I waited to publish a full review of AMC’s Preacher until the first season was finished, and I don’t regret it. After watching the series through three full times I can say, with confidence, that this show operated as a definitive guide on how to adapt a comic book.
It Makes Significant Changes to the Source Material
That being said, it was a adaptation that took a calculated risk of throwing the key elements of the Preacher comic in a blender and shook them up so that fans of the comics could hardly recognize it. The characters are there in all their glory, but it doesn’t begin to cross into the first pages of the comic until the very end of the season. This is the opposite approach of most adaptations these days, where say (like AMC’s other comic book adaptation, The Walking Dead) they almost do a shot for shot adaptation while mixing up some key scenes (like character deaths). In many ways those adaptations fail to capture the spirit of the comics by merely homaging them and then make silly story telling decision by mixing up key deaths and story points as a way to keep things interesting for fans of the comics. On both points it tends to make the intervening meat of the series boring for fans while upsetting purists (and sometimes good story form) by not staying true to the key moments.
This however, works in Preacher because they keep the core of the characters, and the fantastic art direction and style of the comics while providing a whole new prologue for the original comics. It provides us a real origin story for all the characters.
It’s a Tonal Masterpiece
In many regards, most series fail to establish a solid atmosphere. You can understand that Friends is a comedy and that Game of Thrones is a brooding, violent melodrama, but it’s incredibly hard to create the moody, dark, and irreverent tone of Preacher and not come off as amateurish, too Tim Burtony, or unserious. Just recently I can point to Suicide Squad as an example of a movie that tries, and fails, to create that tone. Preacher manages to maintain this through varying levels of hyper-realistic violence, absurdist dark comedy, taking fantastical elements at face value, and through very inventive camera work and color scheme. The series just carries this atmosphere like walking into a hot sauna. It permeates every level of the show and never relents. Even series that were inspired by the original comic shift violently in tone as their series progressed (Looking at you Buffy the Vampire Slayer).
The Series Stays Weird
If you’ve read any of Garth Ennis’s writings, you know that his comics get pretty weird and are very much comic book stories. They’re not grounded in reality, but a hyper reality. It seems real until you realized one of the characters is a irish vampire that really hates The Big Lebowski. It actually hard to undersell the influence of the source material in a ton of other works, like Supernatural, and Buffy the Vampire Slayer. So, in some regard the series doesn’t feel as original as it should because we’ve seen this schtick before, but the series amps up the weirdness — and is unapologetic about it — while at the same time proposing super hard hitting questions around faith, belief in God, the supernatural, and if there really is such a thing as morality. Its this combination of the fantastical with the darkness of life that makes the series such a dense thing to swallow. Now we will be delving into spoiler territory.

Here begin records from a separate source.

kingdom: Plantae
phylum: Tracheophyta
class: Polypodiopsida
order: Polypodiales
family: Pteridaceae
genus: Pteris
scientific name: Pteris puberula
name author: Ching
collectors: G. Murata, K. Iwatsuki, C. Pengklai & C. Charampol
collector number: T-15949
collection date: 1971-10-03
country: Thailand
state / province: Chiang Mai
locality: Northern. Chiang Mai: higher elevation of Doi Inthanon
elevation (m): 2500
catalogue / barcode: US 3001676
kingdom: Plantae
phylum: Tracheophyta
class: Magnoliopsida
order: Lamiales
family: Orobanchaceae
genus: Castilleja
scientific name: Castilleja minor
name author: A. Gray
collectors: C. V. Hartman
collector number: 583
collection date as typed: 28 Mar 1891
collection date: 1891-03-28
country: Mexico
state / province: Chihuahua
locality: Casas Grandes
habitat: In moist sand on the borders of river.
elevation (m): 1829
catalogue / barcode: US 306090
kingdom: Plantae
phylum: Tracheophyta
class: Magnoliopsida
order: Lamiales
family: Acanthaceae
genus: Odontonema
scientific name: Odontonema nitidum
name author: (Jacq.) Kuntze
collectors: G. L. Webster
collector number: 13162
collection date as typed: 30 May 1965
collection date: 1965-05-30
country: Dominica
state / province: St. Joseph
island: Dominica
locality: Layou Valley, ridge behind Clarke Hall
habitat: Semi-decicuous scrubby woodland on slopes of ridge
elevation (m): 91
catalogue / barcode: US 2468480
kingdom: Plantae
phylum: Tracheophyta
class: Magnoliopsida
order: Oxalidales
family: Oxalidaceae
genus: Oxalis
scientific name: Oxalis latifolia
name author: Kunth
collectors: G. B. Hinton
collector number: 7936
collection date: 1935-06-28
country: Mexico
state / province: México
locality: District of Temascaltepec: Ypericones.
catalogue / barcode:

I’m Not Happy with the Finale
The series did a fantastic job developing the minor characters. The main three, Jesse, Tulip, and Cassidy, are hard not to love, but making me invested in Sheriff Root, the church lady Emily, and Odin Quincannon was a masterful feat. That being said, to still leave them underdeveloped for me to want to see more of them, and then to kill the whole town really irritated me, and not in the good way. How can you take a great supporting cast (I mean, c’mon, you have Jackie Earle Haley acting the hell out of the material), and you just up and kill them all in the finale? I understand that the series can’t be anchored in Annville, but there’s no need to kill them all.
Addendum: Yes, I am aware that Buffy predated Preacher by a few years, but it’s obvious to me that this must have been a comic on Whedon’s pull list once it started coming out.